In an effort to reduce CO2 emissions, there is a fast-growing body of research worldwide to develop a solar, water-splitting technology using electricity and solar energy. Through water-splitting with the use of electric charges while inserting solar energy into semiconductor photocatalyst electrodes, CO2-free hydrogen is made. However, this process is a relatively low-efficiency form of production compared to existing fuel cell reforming methods.

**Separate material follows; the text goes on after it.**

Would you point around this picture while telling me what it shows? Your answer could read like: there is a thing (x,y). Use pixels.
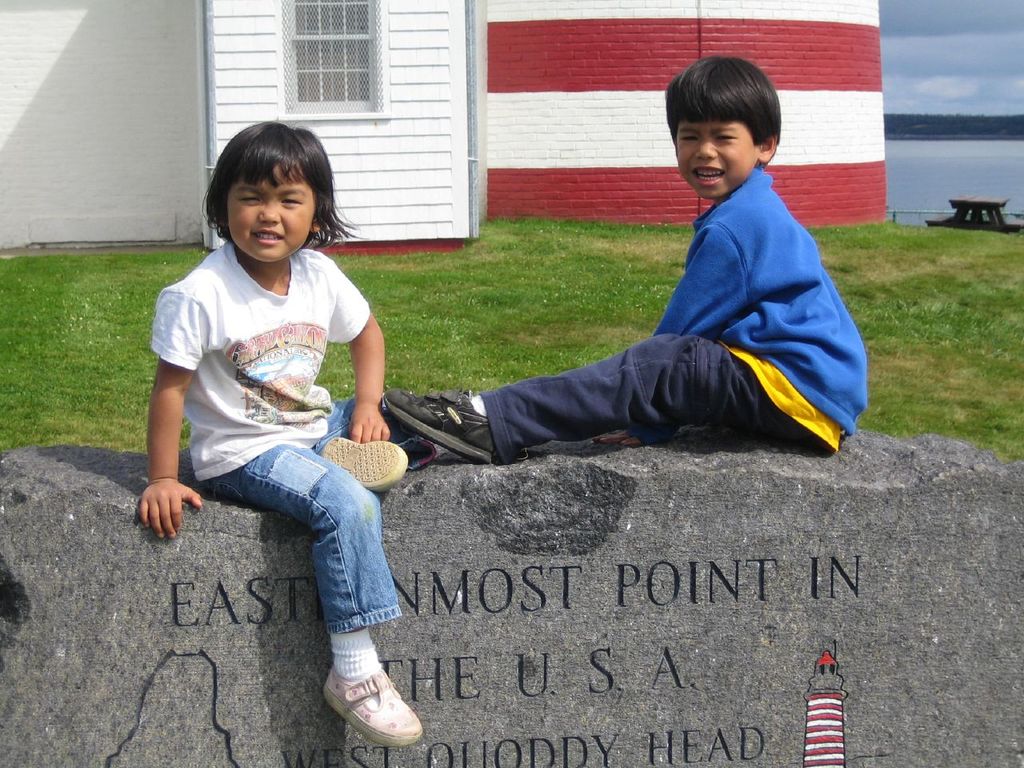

Therefore, improving the light reactions of photocatalyst electrodes, a major component in the solar water-splitting system, while securing long-term response durability is critical. Recently, photocatalyst electrodes have proven to be somewhat limited in achieving technological advancement; thus, a growing number of studies are now underway to develop tandem photocatalytic electrodes. However, the tandem structure makes the process complex, lowering the reproducibility of electrodes while triggering chemical instability between different materials.
Under these circumstances, the team focused on tungsten trioxide (WO3) electrodes, which have been widely studied, but faced obstacles in terms of efficiency. Instead of using the two-component layered structure, Prof. Seo found that one-dimensional tungsten trioxide nanorods could be aligned with {002}, with high photocatalytic activities when a small amount (1.14%) of Yttrium (Y) is doped. To find optimal doping concentrations and processing, dozens of impurity concentrations were tested.
Of particular note is that Yttrium(Y)-doped tungsten trioxide (WO3) showed an increase of up to 200% in photoelectric current, while the conversion efficiency of photoelectric currents into hydrogen was nearly 95 percent. Through a minimum amount of doping, various physical and chemical changes, including resistance reduction, changes in electronic structure, and changes in surface work function, were identified.
Dr. Seo explained: “It is significant that even with the doping of minimum impurities into low-cost tungsten trioxide, nanostructured photocatalyst electrodes were made using high-efficiency, single-material elements. This made for highly-efficient conversion during the hydrogen production process. Our team is committed to ensuring its safety for commercial uses in the future.”
The study was sponsored by the Research Support Program for New Researchers with Advanced Overseas Accomplishments, the Basic Research Support Program from the Ministry of Science and ICT and the National Research Foundation of Korea.